Because he saw no use in admitting guilt or recognizing that what he did was wrong, Otnow-Lewis suggested he could have suffered from Antisocial Personality Disorder, or ASPD. In ASPD cases, most individuals show lots of skill in manipulation while never recognizing the repercussions of their actions. Often times, people diagnosed with ASPD are described as sociopaths. Dr. Otnow-Lewis has said, "I always tell my graduate students that if they can find me a real, true psychopath, I'll buy them dinner [because] I never thought they existed ... but I think Ted may have been one, a true psychopath, without any remorse or empathy at all."
2 Bundy Blamed His Behavior On Adult "Fun"
It is unclear why, and often suggested to be one final effort at clearing his name or cleaning his reputation, but Bundy gave one final interview for James Dobson, founder of the Christian organization “Focus on the Family”. In the interview, Bundy claimed that pornographic material was “rooted” in his desire to hurt and kill. In his interview with Dobson, Bundy said, “"It happened in stages, gradually. My experience with ... pornography deals on a violent level with sexuality. Once you become addicted to it ... I would keep looking for more potent, more explicit, more graphic kinds of material. Until you reach a point where the pornography only goes so far ... where you begin to wonder if maybe actually doing it would give that which is beyond just reading it or looking at it."
That's right, Bundy basically said that all of his evil, all of his manipulation, all of his killing and violence was because of his interaction with a few dirty pictures, magazines or films. It's unclear if he was telling the truth, but there is a correlation between regularly viewing porn and a desire for more graphic and explicit material. Let's just be thankful Bundy wasn't around for the introduction of high-speed internet!

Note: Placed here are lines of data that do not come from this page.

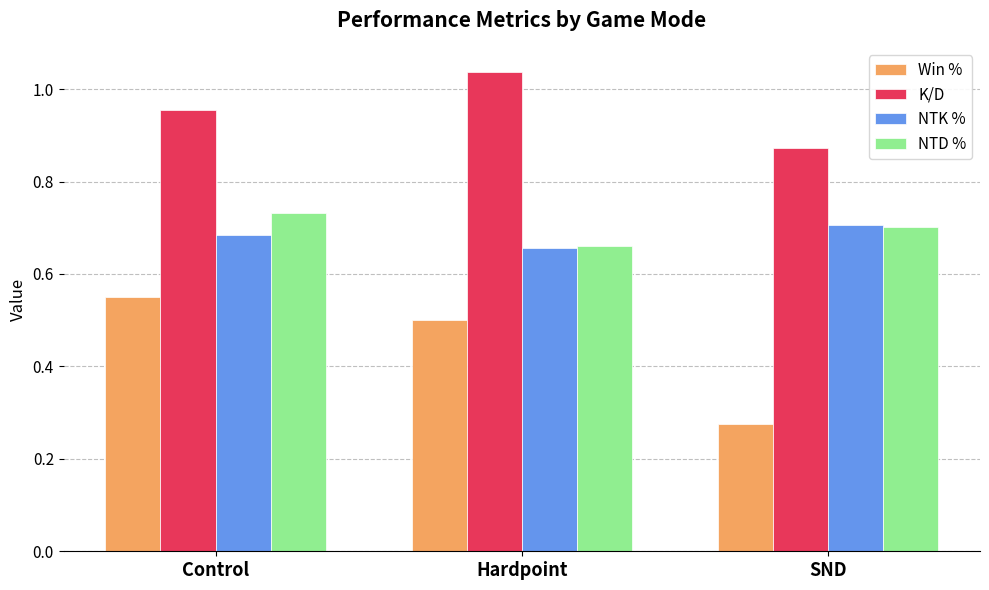

Rank the categories by K/D value from highest to lowest.

Hardpoint, Control, SND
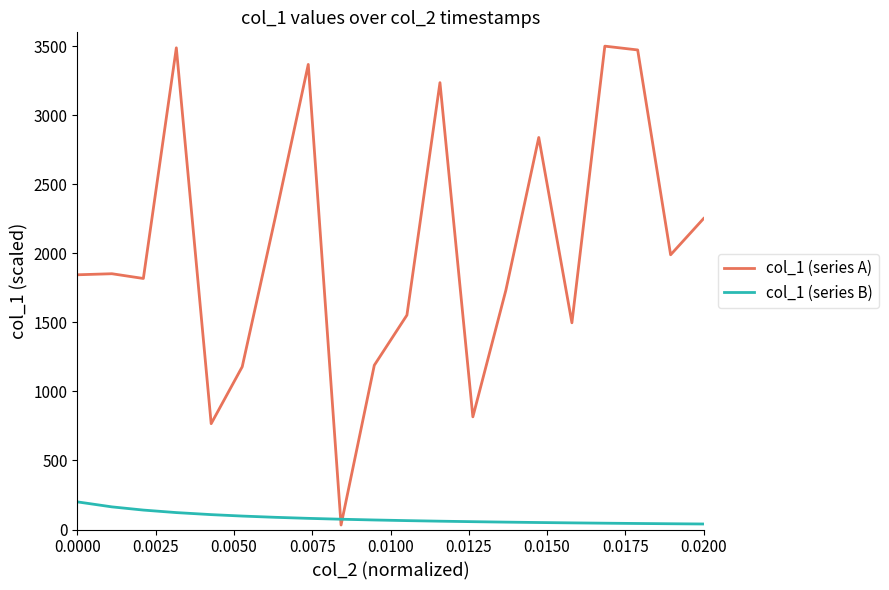

Which series has the largest total across all categories?

col_1 (series A)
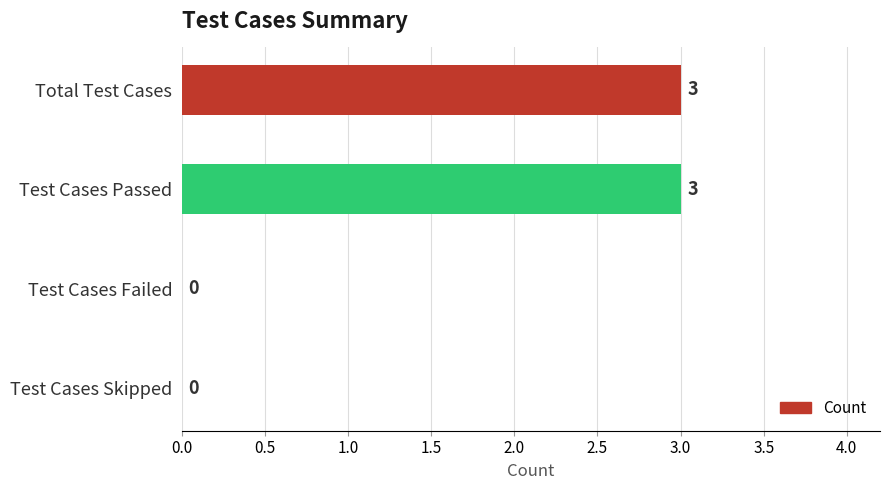

Are the bars grouped side by side (vs. stacked)?

No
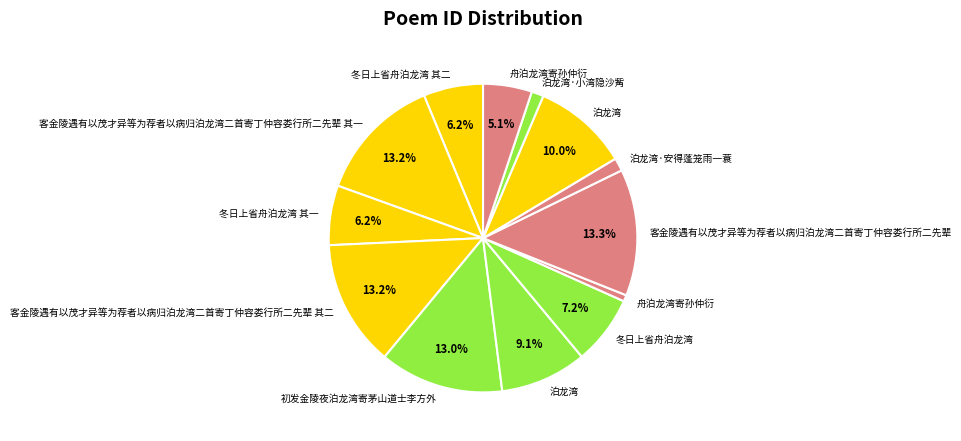

Count the number of slices in the pie.

13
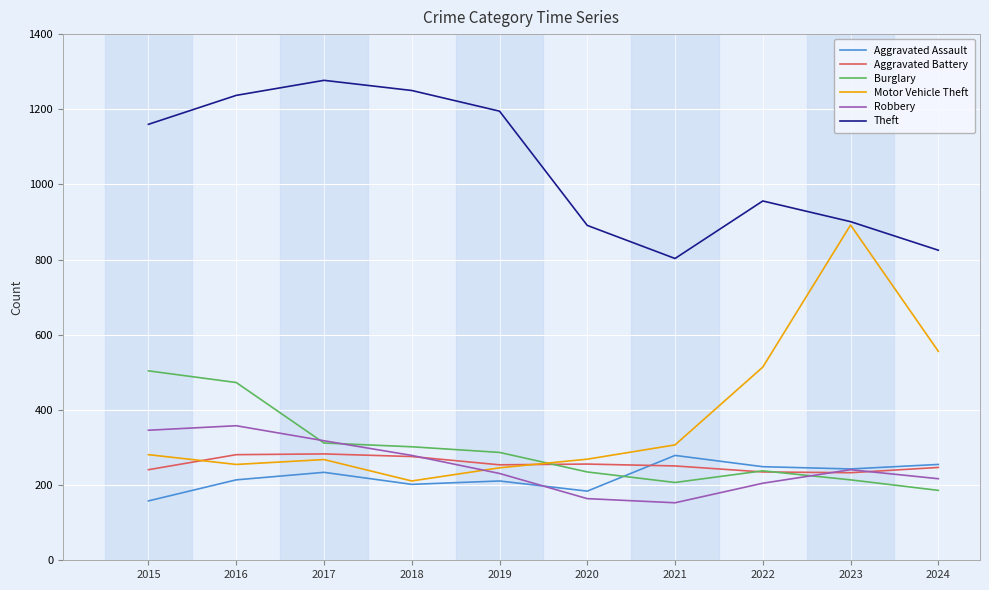

At which label does Burglary reach its peak?

2015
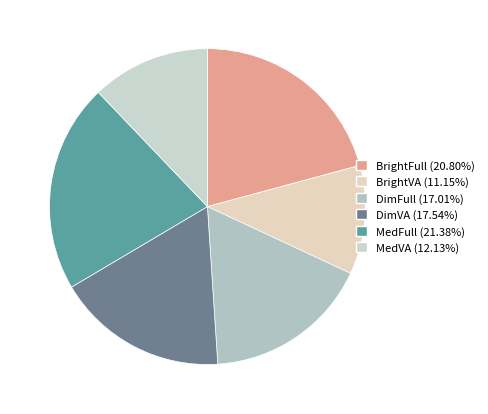

How many segments does this pie chart have?

6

1 Bundy's Total Number Of Homicides Still Remains Unknown
Even though Bundy was only ever linked to a handful of murders in Utah, Aspen, and Florida during his three most notable trials, it is unclear how many murders he is actually responsible for! A lot of serial killers enjoy the attention and embellish their true numbers. It should also be noted that Bundy was extremely meticulous and went to great efforts so that he could not be linked to his horrible actions by spreading out his slaughter across the United States and taking his victims to places where he could not be seen and their remains could not be found. So it has been difficult for investigators and prosecutors to properly link Bundy to every case.
After he was found guilty and awaited the electric chair on death row, he admitted to having committed about 30 more murders. His lawyer stated after Bundy's execution that he personally knew of over 70 murders that Bundy had confessed to committing. During his time in prison and all the way up to his death, Bundy claimed responsibility for over 100 murders in total. We may never really know how many victims suffered at Bundy's hand for sure.